Le 16/02/2012 14:16, nadia.derbey@bull.net a écrit :
Hi Jeff,

Sorry for the delay, but my victim with 2 ib devices had been stolen ;-)

So, I ported the patch on the v1.5 branch and finally could test it.

Actually, there is no opal_hwloc_base_get_topology() in v1.5 so I had to set
the hwloc flags in ompi_mpi_init() and orte_odls_base_open() (i.e. the places
where opal_hwloc_topology is initialized).

With the new flag set, hwloc_get_nbobjs_by_type(opal_hwloc_topology, HWLOC_OBJ_CORE)
is now seeing the actual number of cores on the node (instead of 1 when our
cpuset is a singleton).

Since opal_paffinity_base_get_processor_info() calls module_get_processor_info()
(in hwloc/paffinity_hwloc_module.c), which in turn calls hwloc_get_nbobjs_by_type(),
we are now getting the right number of cores in get_ib_dev_distance().

So we are looping over the exact number of cores, looking for a potential binding.

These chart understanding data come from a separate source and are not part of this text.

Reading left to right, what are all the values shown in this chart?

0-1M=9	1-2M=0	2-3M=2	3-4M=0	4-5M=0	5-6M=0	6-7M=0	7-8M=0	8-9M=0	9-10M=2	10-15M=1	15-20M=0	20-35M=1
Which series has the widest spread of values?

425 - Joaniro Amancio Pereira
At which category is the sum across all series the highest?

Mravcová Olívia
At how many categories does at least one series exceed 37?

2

So as a conclusion, there's no need for any other patch: the fix you committed
was the only one needed to fix the issue.

I didn't follow this entire thread in details, but I am feeling that something is wrong here. The flag fixes your problem indeed, but I think it may break binding too. It's basically making all "unavailable resources" available. So the binding code may end up trying to bind processes on cores that it can't actually use.

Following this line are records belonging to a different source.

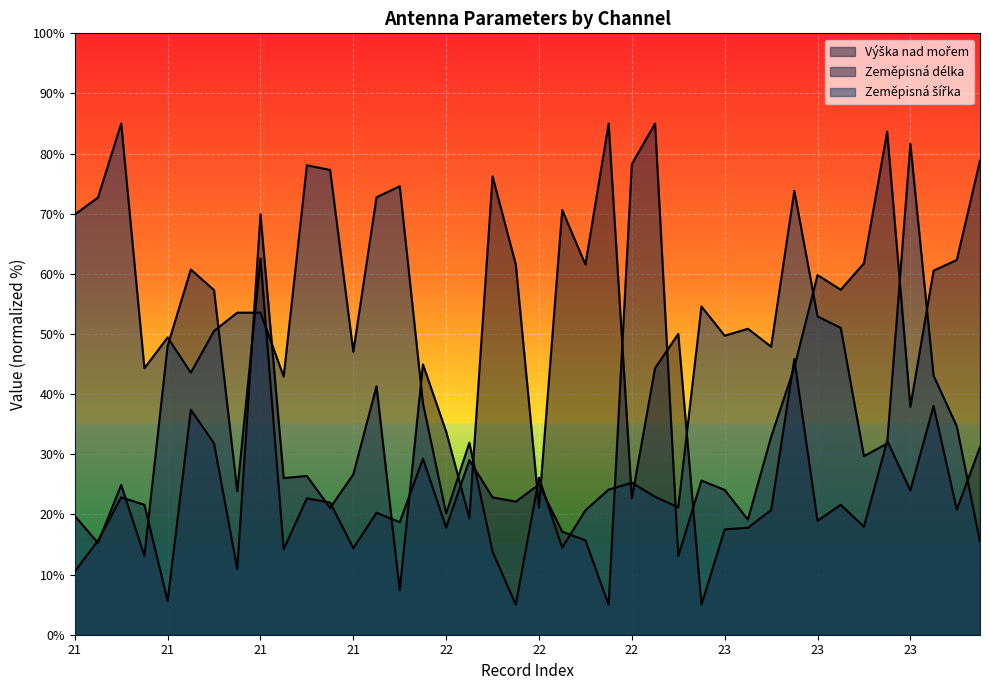

At which label is Zeměpisná šířka closest to 45?

21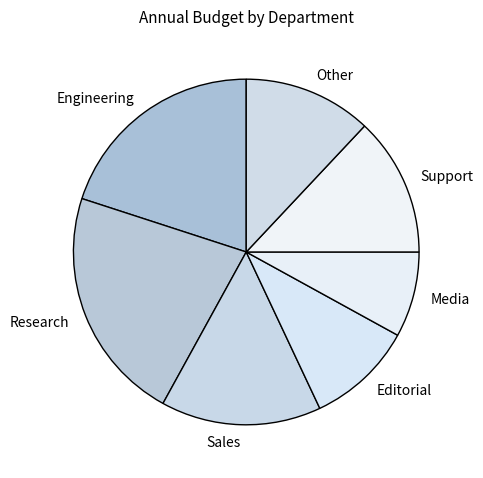

Rank the categories by value from lowest to highest.

Media, Editorial, Other, Support, Sales, Engineering, Research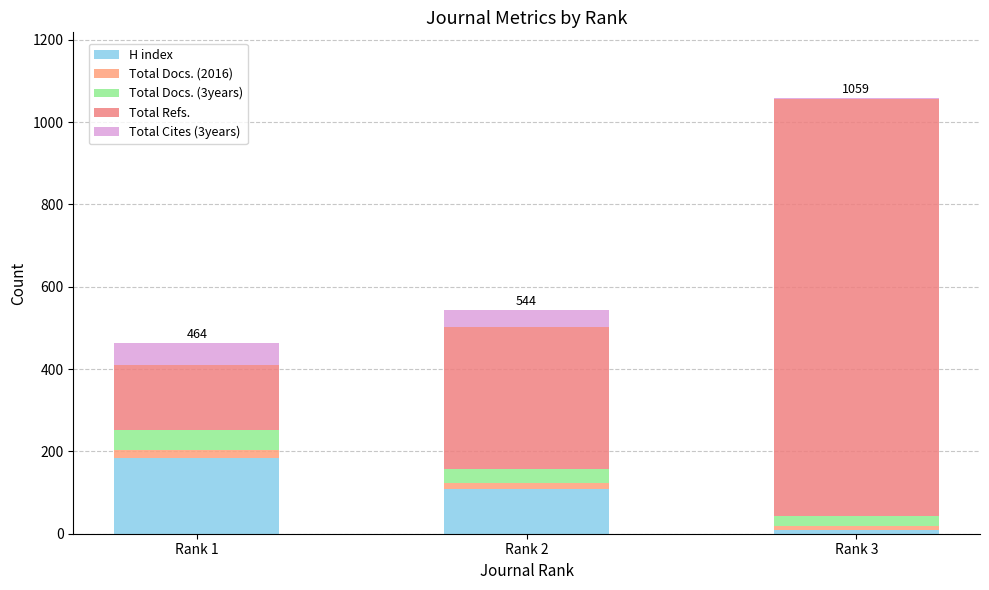

How many distinct data groups are displayed?

5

If srun gives you the first cores of the machine, it works fine because OMPI tries to use the first cores and those are available. But did you ever try when srun gives the second socket only for instance? Or whichever part of the machine that does not contain the first cores ? I think OMPI will still try to bind on the first cores if the flag is set, but those are not available for binding.

Unless I am missing something, the proper fix would be to have two instances of the topology. One with the entire machine (for people that really want to consult all physical resources), and one for the really available part of machine (mostly used for binding).